Lembrou Cláudio Violato que “é preciso haver equipamentos que usem tais componentes especializados. O CPqD já foi campeão do desenvolvimento de circuitos integrados que foram utilizados em equipamentos que o centro desenvolvia. A concepção do circuito integrado, então, era casada com os equipamentos sendo desenvolvidos”, observou judiciosamente o vice-presidente.
Com a retomada no País da atividade microeletrônica, o CPqD está também voltando a esta atividade. Não esquecer que, hoje, os equipamentos são majoritariamente plataformas de hardware com software e seus sofisticados algoritmos. O CPqD tem competência e a está aumentando nessa área.
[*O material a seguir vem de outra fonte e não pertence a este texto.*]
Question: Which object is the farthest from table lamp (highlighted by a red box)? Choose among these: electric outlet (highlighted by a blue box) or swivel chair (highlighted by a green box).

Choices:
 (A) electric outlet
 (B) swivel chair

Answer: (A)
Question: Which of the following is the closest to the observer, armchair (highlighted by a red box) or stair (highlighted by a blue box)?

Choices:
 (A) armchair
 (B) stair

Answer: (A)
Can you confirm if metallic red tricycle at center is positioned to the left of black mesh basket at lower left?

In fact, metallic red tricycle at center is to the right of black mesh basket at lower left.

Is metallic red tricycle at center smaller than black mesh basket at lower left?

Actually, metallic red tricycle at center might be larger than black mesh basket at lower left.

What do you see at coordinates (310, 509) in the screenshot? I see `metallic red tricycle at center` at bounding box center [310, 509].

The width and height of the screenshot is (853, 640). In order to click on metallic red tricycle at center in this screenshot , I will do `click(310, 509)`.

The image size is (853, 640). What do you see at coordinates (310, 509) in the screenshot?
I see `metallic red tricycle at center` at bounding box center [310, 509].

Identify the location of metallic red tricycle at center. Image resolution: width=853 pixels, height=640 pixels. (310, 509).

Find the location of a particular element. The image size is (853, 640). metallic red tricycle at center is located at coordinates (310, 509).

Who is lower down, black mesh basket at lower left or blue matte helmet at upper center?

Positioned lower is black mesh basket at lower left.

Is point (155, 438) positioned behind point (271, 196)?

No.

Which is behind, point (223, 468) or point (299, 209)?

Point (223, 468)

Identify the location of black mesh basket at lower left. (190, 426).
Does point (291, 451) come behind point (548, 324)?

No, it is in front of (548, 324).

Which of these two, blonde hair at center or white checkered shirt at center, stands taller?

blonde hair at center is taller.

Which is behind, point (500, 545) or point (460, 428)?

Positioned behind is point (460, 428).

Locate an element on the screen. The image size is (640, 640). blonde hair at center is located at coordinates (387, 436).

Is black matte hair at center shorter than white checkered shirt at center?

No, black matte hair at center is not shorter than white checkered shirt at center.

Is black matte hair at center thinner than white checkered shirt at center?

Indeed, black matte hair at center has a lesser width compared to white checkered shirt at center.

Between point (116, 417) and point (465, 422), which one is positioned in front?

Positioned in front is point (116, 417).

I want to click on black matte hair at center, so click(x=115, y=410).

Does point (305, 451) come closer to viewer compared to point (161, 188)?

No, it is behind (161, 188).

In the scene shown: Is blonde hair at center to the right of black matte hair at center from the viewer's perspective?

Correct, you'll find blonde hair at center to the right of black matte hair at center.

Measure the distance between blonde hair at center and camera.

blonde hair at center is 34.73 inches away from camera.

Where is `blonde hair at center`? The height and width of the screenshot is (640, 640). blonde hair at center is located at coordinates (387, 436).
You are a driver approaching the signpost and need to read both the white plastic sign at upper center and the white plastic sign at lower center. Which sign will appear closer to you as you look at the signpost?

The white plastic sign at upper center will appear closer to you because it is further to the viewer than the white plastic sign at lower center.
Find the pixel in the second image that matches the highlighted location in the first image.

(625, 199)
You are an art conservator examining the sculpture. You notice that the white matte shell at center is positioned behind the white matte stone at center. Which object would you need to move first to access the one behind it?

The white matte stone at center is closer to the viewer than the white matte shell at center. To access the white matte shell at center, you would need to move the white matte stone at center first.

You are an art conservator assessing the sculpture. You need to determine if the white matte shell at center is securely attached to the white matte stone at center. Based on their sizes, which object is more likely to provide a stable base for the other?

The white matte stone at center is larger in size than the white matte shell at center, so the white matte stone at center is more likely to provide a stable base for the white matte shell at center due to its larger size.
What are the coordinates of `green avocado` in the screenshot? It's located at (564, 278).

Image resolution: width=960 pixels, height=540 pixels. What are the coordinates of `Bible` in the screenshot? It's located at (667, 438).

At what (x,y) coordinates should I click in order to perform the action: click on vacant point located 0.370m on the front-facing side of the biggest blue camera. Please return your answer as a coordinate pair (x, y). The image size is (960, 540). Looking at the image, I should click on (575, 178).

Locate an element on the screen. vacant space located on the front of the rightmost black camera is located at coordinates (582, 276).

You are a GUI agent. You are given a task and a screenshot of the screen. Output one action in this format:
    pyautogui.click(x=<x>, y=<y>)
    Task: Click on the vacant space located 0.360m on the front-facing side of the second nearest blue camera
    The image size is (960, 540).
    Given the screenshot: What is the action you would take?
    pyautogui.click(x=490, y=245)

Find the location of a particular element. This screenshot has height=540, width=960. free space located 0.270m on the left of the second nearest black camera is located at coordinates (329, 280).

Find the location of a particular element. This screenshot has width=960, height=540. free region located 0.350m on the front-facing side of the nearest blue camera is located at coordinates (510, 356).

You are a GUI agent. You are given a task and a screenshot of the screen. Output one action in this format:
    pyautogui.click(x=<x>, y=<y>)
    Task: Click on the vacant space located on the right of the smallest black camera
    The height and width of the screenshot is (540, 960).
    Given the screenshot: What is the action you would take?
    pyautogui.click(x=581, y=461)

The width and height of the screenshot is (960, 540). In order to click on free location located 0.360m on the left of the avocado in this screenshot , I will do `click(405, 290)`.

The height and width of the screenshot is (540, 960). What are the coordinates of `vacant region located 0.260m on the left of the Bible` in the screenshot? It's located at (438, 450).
Por outro lado, os sistemas de altíssima velocidade, acima de 100 Gigabit/s, apresentam uma eletrônica especial. Pela tendência mundial, os fabricantes e desenvolvedores de tais sistemas de alta velocidade produzirem componentes para si. O CPqD está atuando no sentido de desenvover componentes de altíssima velocidade – envolvendo desafios no hedge de complexas tecnologias – para prover a equipamentos comercias.
E o efeito China preocupa? Hélio Graciosa fez um apelo à memória, num momento de conversa informal do encontro: “há cerca de 20 anos, Brasil e China estavam, mais ou menos, no mesmo patamar de desenvolvimento de TICs. Recentemente, visitei a China. Lá não há apenas um CPqD e sim 16!”. E qual a chave do sucesso? “É preciso ter persistência, persistência e mais persistência. Não se pode começar algo e abandoná-lo no meio do caminho”.
Os 35 anos do CPqD
Sobre os 35 anos do CPqD, esclareceu Hélio Graciosa que a entidade, criada em 1976, quando era do Sistema Telebrás, festejava o aniversário em 9 de novembro juntamente com o da Telebrás, originada em 1972. Ao se tornar com a privatização uma fundação, a diretoria do CPqD decidiu por bem comemorar seu aniversário tomando como referência o dia que a diretoria da Telebrás resolveu criar o CPqD.
Esta data não deve ser confundida com o dia em que o presidente Ernesto Geisel, baseado em exposição de motivos do então ministro das Comunicações Euclides Quandt de Oliveira “autorizou a criação do CPqD, na estrutura da Telebrás”, a exemplo do Centro de Pesquisa e Desenvolvimento (Cenpes), criado em 1968 e integrado a Petrobras.
A proposta inicial do ministro Quandt de Oliveira era ter um CPqD autônomo, a exemplo do Centro de Pesquisa de Energia Elétrica (Cepel), criado em 1974 e ligado à Eletrobrás, cujas origens remontam a 1954.
No dia 31 de agosto de 1976, foi decidido pela diretoria da Telebrás a criação do CPqD, data em que este ano serão comemorados os 35 anos da entidade. A atual instalação do campus do CPqD se encontra num terreno adquirido para tal, em junho de 1980.
O Centro de Pesquisa e Desenvolvimento da Telebrás funcionou, inicialmente, num escritório no centro daquela cidade paulista, depois nas instalações da Embratel, e se expandiu para ficar em cinco lugares, antes de se instalar no atual campus. O Polis – polo de tecnologia em Campinas, onde fica o CPqD –, tem 360 mil m2 com 55 mil m2 de área construída. Fica localizado no quilômetro 118,5 da Rodovia (SP-340) Campinas – Mogi mirim.
Para celebrar os 35 anos, dentre várias atividades, haverá comemoração interna no CPqD, com entrega de medalhas para quem completou 10, 20, 25 e 30 anos de atividades no centro. Outras homenagens pelos 35 anos do CPqD estão previstas.